Из осторожности он оглянулся, обманывая себя в том, что у него еще есть выбор. Выбора не было. Комната сворачивалась у него за спиной, будто обрела лишние измерения, лиловый свет метался между гранями, погребенные заживо отражения угасали, оставляя дотла выгоревшую пустоту раковины, еще не раздавленной, но уже лишенной предназначения и подлежащей уничтожению. Не что-то материальное, а само отсутствие пространства выдавливало его туда, где еще существовало какое-либо место и представление о пребывании в нем. Он сделал вынужденный и при этом единственно возможный шаг.
И тут что-то рудиментарное, начисто лишенное воображения, ложного налета цивилизованности и даже способности как следует воспринять ощущения, встрепенулось в нем, потянулось в поджидавшую его беспросветную темноту, будто возвращалось домой после невозможно долгого отсутствия.
А дальше — ни равновесия, ни падения, ни даже боли. Беззвучное мгновенное расширение в бесконечность.
Фаза 1/10
Максим Голиков, только что выбравшийся из очередного сна, снова ощущал присутствие Монки, которого приходилось тащить за собой из фазы в фазу, будто наливавшуюся свинцом собственную тень. В любое мгновение этот контрабандный груз мог наконец обрасти плотью, чтобы засвидетельствовать перемещение, — однако карлик медлил с этим, словно чего-то ждал. Макс догадывался, чего именно. Возникло поганое ощущение, что он у кого-то на резиновом поводке — ему так и не удалось оторваться от преследовавшей его ищейки. Вернее, ищейка притаилась у него внутри. Вообще-то, подобное не было редкостью. При желании он мог бы припомнить десятки таких сновидений, после которых пробуждался в полной уверенности, что на какое-то неизмеримое время обменялся с кем-то судьбой. И это не было маскарадом — скорее уж сомнительным выигрышем в некой неподвластной разуму и предсказаниям лотерее.
Теперь если что и менялось, то постепенно. Появился голубой свет. Этот свет становился все более ярким, но не слепил, а наполнял его даже изнутри, не оставляя шанса теням, отмывая кожу до сияющей белизны. Вопрос «куда я попал?» потерял смысл. Взломанное сознание — словно сломанная печать, после чего отпираются любые двери.
Никогда еще Макс с такой ясностью не ощущал, что свет материален и обладает преобразующей силой. Металл, кости, пластик, мясо, дерьмо — все, из чего состоял мертвый и живой мир, — делалось невесомым, эфемерным, легкорастворимым, становилось всего лишь мутным потоком в безначальной сверкающей реке, несущей обломки коротких существований в океан вечного, безграничного и бестелесного бытия.
Еще немного — и Максим утонет в этой реке. Видит бог, он всей душой жаждал этого поглощения, как конца жесточайшей и мучительной пытки. Он ощущал себя парусом, несомым солнечным ветром. Но вскоре и парус сделался лишним — он сам и был ветром, он сам и был рекой…

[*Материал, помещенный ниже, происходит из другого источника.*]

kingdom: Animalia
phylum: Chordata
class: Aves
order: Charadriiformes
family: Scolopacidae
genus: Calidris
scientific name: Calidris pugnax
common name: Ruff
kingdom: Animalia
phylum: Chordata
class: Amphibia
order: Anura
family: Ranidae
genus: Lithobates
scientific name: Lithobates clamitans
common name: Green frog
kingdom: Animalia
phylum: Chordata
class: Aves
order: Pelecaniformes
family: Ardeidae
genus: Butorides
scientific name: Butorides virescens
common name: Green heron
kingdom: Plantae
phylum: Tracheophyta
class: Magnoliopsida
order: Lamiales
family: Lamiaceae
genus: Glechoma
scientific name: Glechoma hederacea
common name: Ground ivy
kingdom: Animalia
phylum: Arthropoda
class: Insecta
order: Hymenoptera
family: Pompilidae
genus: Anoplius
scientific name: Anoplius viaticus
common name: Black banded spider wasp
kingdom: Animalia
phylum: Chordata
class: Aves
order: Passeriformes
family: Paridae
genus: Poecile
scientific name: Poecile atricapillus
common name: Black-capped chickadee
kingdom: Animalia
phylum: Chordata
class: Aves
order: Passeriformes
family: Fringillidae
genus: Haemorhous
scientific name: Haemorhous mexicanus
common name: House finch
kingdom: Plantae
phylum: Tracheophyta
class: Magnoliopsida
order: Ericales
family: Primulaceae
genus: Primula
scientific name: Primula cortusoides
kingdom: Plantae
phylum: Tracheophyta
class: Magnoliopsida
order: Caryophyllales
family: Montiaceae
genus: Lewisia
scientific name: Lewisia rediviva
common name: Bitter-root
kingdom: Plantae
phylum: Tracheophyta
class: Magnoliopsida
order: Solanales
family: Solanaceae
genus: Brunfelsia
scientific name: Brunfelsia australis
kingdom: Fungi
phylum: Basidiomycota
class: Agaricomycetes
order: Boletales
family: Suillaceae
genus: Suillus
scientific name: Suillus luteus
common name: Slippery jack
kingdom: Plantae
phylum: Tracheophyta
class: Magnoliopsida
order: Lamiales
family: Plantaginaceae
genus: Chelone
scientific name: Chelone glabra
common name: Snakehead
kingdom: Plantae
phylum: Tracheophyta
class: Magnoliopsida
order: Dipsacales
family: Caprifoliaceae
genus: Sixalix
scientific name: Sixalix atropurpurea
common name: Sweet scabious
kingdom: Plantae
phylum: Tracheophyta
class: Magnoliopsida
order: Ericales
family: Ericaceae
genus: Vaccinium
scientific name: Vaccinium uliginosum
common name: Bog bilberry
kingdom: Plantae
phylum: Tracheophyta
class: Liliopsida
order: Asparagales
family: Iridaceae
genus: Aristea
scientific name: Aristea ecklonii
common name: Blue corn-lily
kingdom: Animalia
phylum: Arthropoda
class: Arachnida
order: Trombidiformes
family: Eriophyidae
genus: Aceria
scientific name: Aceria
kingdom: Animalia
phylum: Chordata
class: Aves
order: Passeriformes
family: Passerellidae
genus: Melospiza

У него мелькнула запоздалая мысль, что, возможно, он случайно нашел дорогу к освобождению из плена плоти и боли, и в этот момент до него вдруг дошло: этот сон всего лишь «притворялся» кошмаром. Надо было просто двигаться дальше, невзирая на страх, преодолеть себя, чтобы оказаться по ту сторону вязкой преграды, воздвигнутой собственным нарастающим ужасом, а дальше открывалась новая дорога — не та ли самая, ведущая к Убийце Сновидений? Кошмар мог обернуться спасением, если зайти достаточно далеко. И Монки знал это заранее. Только теперь Макс начал догадываться, зачем Найссаар задействовал в комбинации маленького ублюдка: карлик переправлял «клиента» и становился шпионом в чужом сновидении. Тот, кто найдет дорогу к Убийце, откроет ее и для Герцога, а уж тот позаботится, чтобы «избавление» обернулось вечностью в его многоэтажной преисподней.
Но страха уже не было. Грязь прошлых жизней, включая грязные сделки с другими и с самим собой, отслаивалась и вытекала из памяти под влиянием пронизывающего голубого света, высыхала, осыпалась пылью и прахом. Всем своим рабским, но уже почуявшим нездешнюю свободу существом он потянулся к засиявшей надежде на почти невозможное окончательное пробуждение. Впервые вырвался из собственного ада, непрерывно воссоздаваемого им же и, вероятно, другими бродячими, истерзанными непрерывным бегством слепцами. И тут вдруг раздался сварливый тенорок Монки:
— Куда же ты, приятель? Теперь это наш сон!